GOAL OF THE EXERCISE:
Output the data in full. Keep every word exact and exclude the pictures.

EXTRACTED DATA:
════════

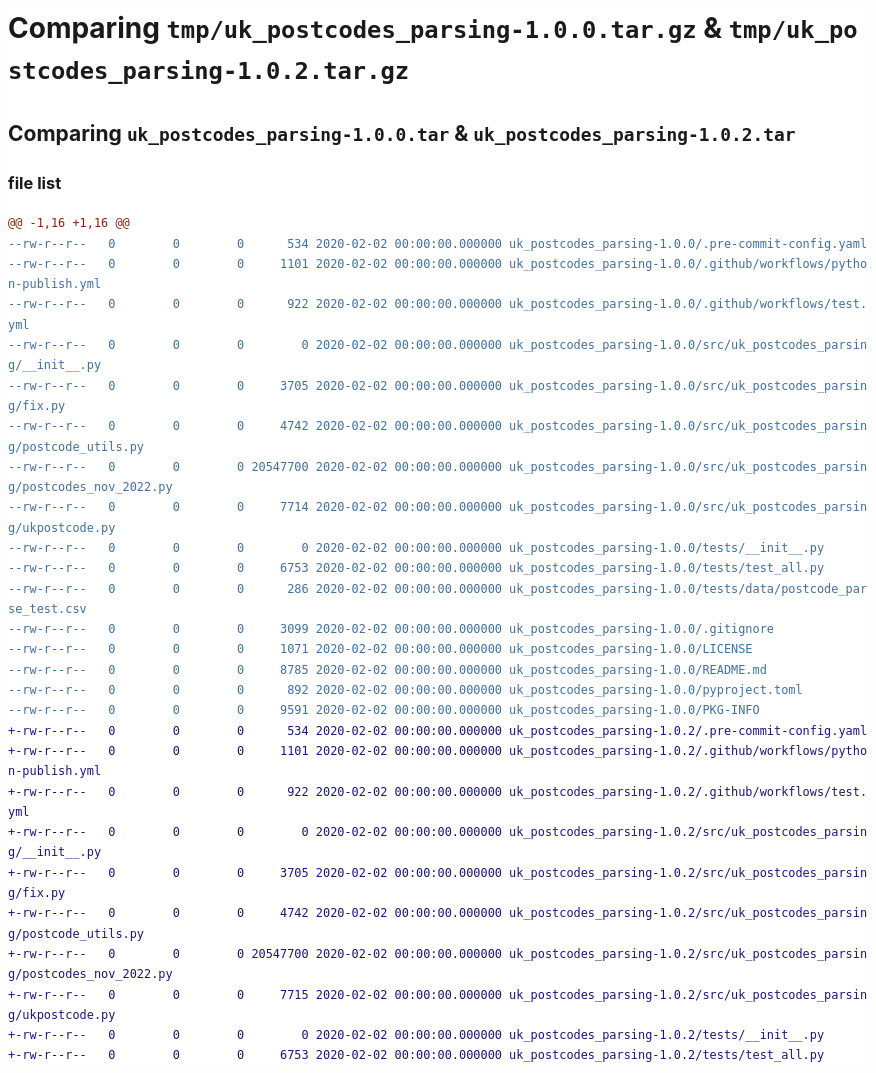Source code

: # Comparing `tmp/uk_postcodes_parsing-1.0.0.tar.gz` & `tmp/uk_postcodes_parsing-1.0.2.tar.gz`

## Comparing `uk_postcodes_parsing-1.0.0.tar` & `uk_postcodes_parsing-1.0.2.tar`

### file list

```diff
@@ -1,16 +1,16 @@
--rw-r--r--   0        0        0      534 2020-02-02 00:00:00.000000 uk_postcodes_parsing-1.0.0/.pre-commit-config.yaml
--rw-r--r--   0        0        0     1101 2020-02-02 00:00:00.000000 uk_postcodes_parsing-1.0.0/.github/workflows/python-publish.yml
--rw-r--r--   0        0        0      922 2020-02-02 00:00:00.000000 uk_postcodes_parsing-1.0.0/.github/workflows/test.yml
--rw-r--r--   0        0        0        0 2020-02-02 00:00:00.000000 uk_postcodes_parsing-1.0.0/src/uk_postcodes_parsing/__init__.py
--rw-r--r--   0        0        0     3705 2020-02-02 00:00:00.000000 uk_postcodes_parsing-1.0.0/src/uk_postcodes_parsing/fix.py
--rw-r--r--   0        0        0     4742 2020-02-02 00:00:00.000000 uk_postcodes_parsing-1.0.0/src/uk_postcodes_parsing/postcode_utils.py
--rw-r--r--   0        0        0 20547700 2020-02-02 00:00:00.000000 uk_postcodes_parsing-1.0.0/src/uk_postcodes_parsing/postcodes_nov_2022.py
--rw-r--r--   0        0        0     7714 2020-02-02 00:00:00.000000 uk_postcodes_parsing-1.0.0/src/uk_postcodes_parsing/ukpostcode.py
--rw-r--r--   0        0        0        0 2020-02-02 00:00:00.000000 uk_postcodes_parsing-1.0.0/tests/__init__.py
--rw-r--r--   0        0        0     6753 2020-02-02 00:00:00.000000 uk_postcodes_parsing-1.0.0/tests/test_all.py
--rw-r--r--   0        0        0      286 2020-02-02 00:00:00.000000 uk_postcodes_parsing-1.0.0/tests/data/postcode_parse_test.csv
--rw-r--r--   0        0        0     3099 2020-02-02 00:00:00.000000 uk_postcodes_parsing-1.0.0/.gitignore
--rw-r--r--   0        0        0     1071 2020-02-02 00:00:00.000000 uk_postcodes_parsing-1.0.0/LICENSE
--rw-r--r--   0        0        0     8785 2020-02-02 00:00:00.000000 uk_postcodes_parsing-1.0.0/README.md
--rw-r--r--   0        0        0      892 2020-02-02 00:00:00.000000 uk_postcodes_parsing-1.0.0/pyproject.toml
--rw-r--r--   0        0        0     9591 2020-02-02 00:00:00.000000 uk_postcodes_parsing-1.0.0/PKG-INFO
+-rw-r--r--   0        0        0      534 2020-02-02 00:00:00.000000 uk_postcodes_parsing-1.0.2/.pre-commit-config.yaml
+-rw-r--r--   0        0        0     1101 2020-02-02 00:00:00.000000 uk_postcodes_parsing-1.0.2/.github/workflows/python-publish.yml
+-rw-r--r--   0        0        0      922 2020-02-02 00:00:00.000000 uk_postcodes_parsing-1.0.2/.github/workflows/test.yml
+-rw-r--r--   0        0        0        0 2020-02-02 00:00:00.000000 uk_postcodes_parsing-1.0.2/src/uk_postcodes_parsing/__init__.py
+-rw-r--r--   0        0        0     3705 2020-02-02 00:00:00.000000 uk_postcodes_parsing-1.0.2/src/uk_postcodes_parsing/fix.py
+-rw-r--r--   0        0        0     4742 2020-02-02 00:00:00.000000 uk_postcodes_parsing-1.0.2/src/uk_postcodes_parsing/postcode_utils.py
+-rw-r--r--   0        0        0 20547700 2020-02-02 00:00:00.000000 uk_postcodes_parsing-1.0.2/src/uk_postcodes_parsing/postcodes_nov_2022.py
+-rw-r--r--   0        0        0     7715 2020-02-02 00:00:00.000000 uk_postcodes_parsing-1.0.2/src/uk_postcodes_parsing/ukpostcode.py
+-rw-r--r--   0        0        0        0 2020-02-02 00:00:00.000000 uk_postcodes_parsing-1.0.2/tests/__init__.py
+-rw-r--r--   0        0        0     6753 2020-02-02 00:00:00.000000 uk_postcodes_parsing-1.0.2/tests/test_all.py
```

════════

ANSWER:
Source code

: # Comparing `tmp/uk_postcodes_parsing-1.0.0.tar.gz` & `tmp/uk_postcodes_parsing-1.0.2.tar.gz`

## Comparing `uk_postcodes_parsing-1.0.0.tar` & `uk_postcodes_parsing-1.0.2.tar`

### file list

```diff
@@ -1,16 +1,16 @@
--rw-r--r--   0        0        0      534 2020-02-02 00:00:00.000000 uk_postcodes_parsing-1.0.0/.pre-commit-config.yaml
--rw-r--r--   0        0        0     1101 2020-02-02 00:00:00.000000 uk_postcodes_parsing-1.0.0/.github/workflows/python-publish.yml
--rw-r--r--   0        0        0      922 2020-02-02 00:00:00.000000 uk_postcodes_parsing-1.0.0/.github/workflows/test.yml
--rw-r--r--   0        0        0        0 2020-02-02 00:00:00.000000 uk_postcodes_parsing-1.0.0/src/uk_postcodes_parsing/__init__.py
--rw-r--r--   0        0        0     3705 2020-02-02 00:00:00.000000 uk_postcodes_parsing-1.0.0/src/uk_postcodes_parsing/fix.py
--rw-r--r--   0        0        0     4742 2020-02-02 00:00:00.000000 uk_postcodes_parsing-1.0.0/src/uk_postcodes_parsing/postcode_utils.py
--rw-r--r--   0        0        0 20547700 2020-02-02 00:00:00.000000 uk_postcodes_parsing-1.0.0/src/uk_postcodes_parsing/postcodes_nov_2022.py
--rw-r--r--   0        0        0     7714 2020-02-02 00:00:00.000000 uk_postcodes_parsing-1.0.0/src/uk_postcodes_parsing/ukpostcode.py
--rw-r--r--   0        0        0        0 2020-02-02 00:00:00.000000 uk_postcodes_parsing-1.0.0/tests/__init__.py
--rw-r--r--   0        0        0     6753 2020-02-02 00:00:00.000000 uk_postcodes_parsing-1.0.0/tests/test_all.py
--rw-r--r--   0        0        0      286 2020-02-02 00:00:00.000000 uk_postcodes_parsing-1.0.0/tests/data/postcode_parse_test.csv
--rw-r--r--   0        0        0     3099 2020-02-02 00:00:00.000000 uk_postcodes_parsing-1.0.0/.gitignore
--rw-r--r--   0        0        0     1071 2020-02-02 00:00:00.000000 uk_postcodes_parsing-1.0.0/LICENSE
--rw-r--r--   0        0        0     8785 2020-02-02 00:00:00.000000 uk_postcodes_parsing-1.0.0/README.md
--rw-r--r--   0        0        0      892 2020-02-02 00:00:00.000000 uk_postcodes_parsing-1.0.0/pyproject.toml
--rw-r--r--   0        0        0     9591 2020-02-02 00:00:00.000000 uk_postcodes_parsing-1.0.0/PKG-INFO
+-rw-r--r--   0        0        0      534 2020-02-02 00:00:00.000000 uk_postcodes_parsing-1.0.2/.pre-commit-config.yaml
+-rw-r--r--   0        0        0     1101 2020-02-02 00:00:00.000000 uk_postcodes_parsing-1.0.2/.github/workflows/python-publish.yml
+-rw-r--r--   0        0        0      922 2020-02-02 00:00:00.000000 uk_postcodes_parsing-1.0.2/.github/workflows/test.yml
+-rw-r--r--   0        0        0        0 2020-02-02 00:00:00.000000 uk_postcodes_parsing-1.0.2/src/uk_postcodes_parsing/__init__.py
+-rw-r--r--   0        0        0     3705 2020-02-02 00:00:00.000000 uk_postcodes_parsing-1.0.2/src/uk_postcodes_parsing/fix.py
+-rw-r--r--   0        0        0     4742 2020-02-02 00:00:00.000000 uk_postcodes_parsing-1.0.2/src/uk_postcodes_parsing/postcode_utils.py
+-rw-r--r--   0        0        0 20547700 2020-02-02 00:00:00.000000 uk_postcodes_parsing-1.0.2/src/uk_postcodes_parsing/postcodes_nov_2022.py
+-rw-r--r--   0        0        0     7715 2020-02-02 00:00:00.000000 uk_postcodes_parsing-1.0.2/src/uk_postcodes_parsing/ukpostcode.py
+-rw-r--r--   0        0        0        0 2020-02-02 00:00:00.000000 uk_postcodes_parsing-1.0.2/tests/__init__.py
+-rw-r--r--   0        0        0     6753 2020-02-02 00:00:00.000000 uk_postcodes_parsing-1.0.2/tests/test_all.py
```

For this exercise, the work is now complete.